Module 1
Summary of Brazilian Diabets Society Members Opinions on the New ADA/EASD Algorithm
Considering the great controversy raised by the recommendations at the recent ADA/EASD algorithm, the Brazilian Diabetes Society (BDS) decided to evaluate the opinions of its members, through a survey conducted on the BDS' website during ten days, in November 2008 [1, 2]. Two hundred and seventeen associates (endocrinologists) completed this survey.

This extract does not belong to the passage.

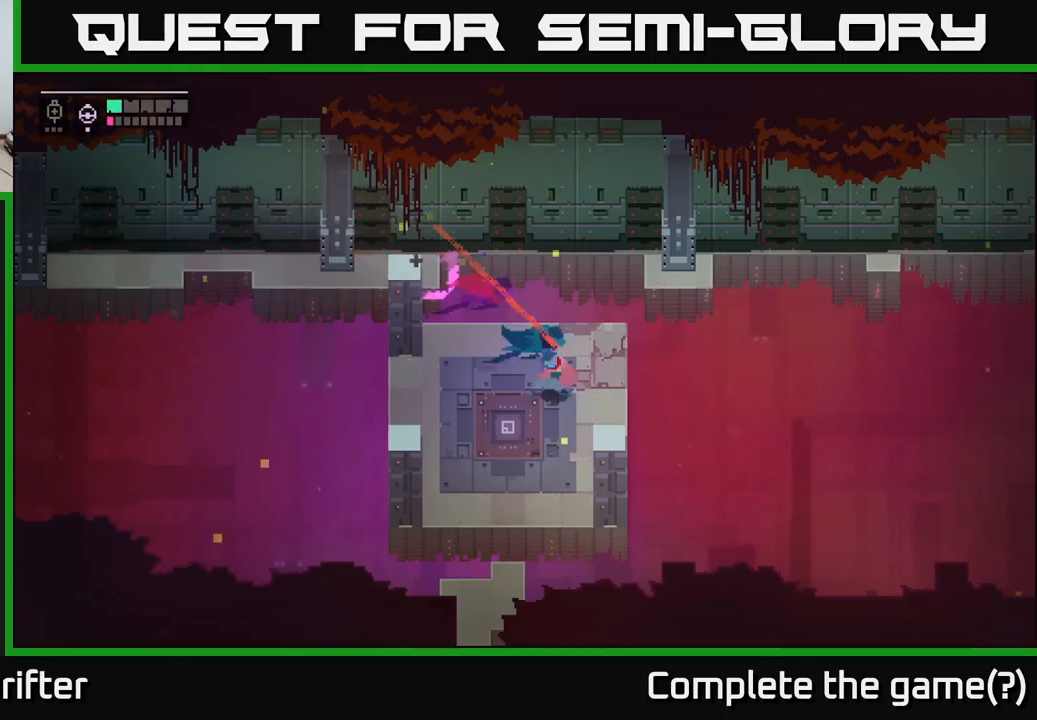
{"buttons": [], "left_stick": "center", "right_stick": "center", "events": [[33, "A", "up"], [100, "left_stick", "down-left"], [500, "left_stick", "center"]]}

Table 1 shows the percentages of answers to the proposed questions to BDS' associates.
Table 1
Percentuals of answers to the proposed questions
ANSWERES' PERCENTAGES | |||
|---|---|---|---|
PROPOSED QUESTIONS | Yes | No | Others |
1. Have you read the Treatment of Type 2 Diabetes algorithm proposed by ADA/EASD?
| 90 | 10 | - |
2. Were you aware that the document expresses the opinion of a few authors and not of the entities involved? | 77 | 23 | - |
3. Do you intend to adopt the stages and steps suggested by this algorithm in your practice? | 51 | 49 | - |
4. Do you think that rosiglitazone-associated adverse events have been ratified in the medical literature of excellence? | 36 | 64 | - |
5. Do you think that the cardiovascular protection assigned topioglitazone in that Position Statement is real? | 34 | 66 | - |
6. Do you think that glitazone-associated adverse events (bone fracture and cardiovascular events) are effects pertaining to this therapeutical class? | 49 | 21 | 30 |
7. Do you think that only GLP-1 analogs should be included in diabetes treatment excluding DPP-4 inhibitors? | 13 | 69 | 18 |
8. Do you think that BDS' members have the expertise and the ability of criticism to issue a Position Statement about this Algorithm? | 87 | 4 | 9 |
Anzeige
General conclusions about the survey results
The results showed that the majority of the brazilian endocrinologists do not agree with the guidelines proposed by the ADA/EASD algorithm regarding the use of glitazone, GLP-1 analogs and DPP-IV inhibitors in the treatment of Type 2 Diabetes.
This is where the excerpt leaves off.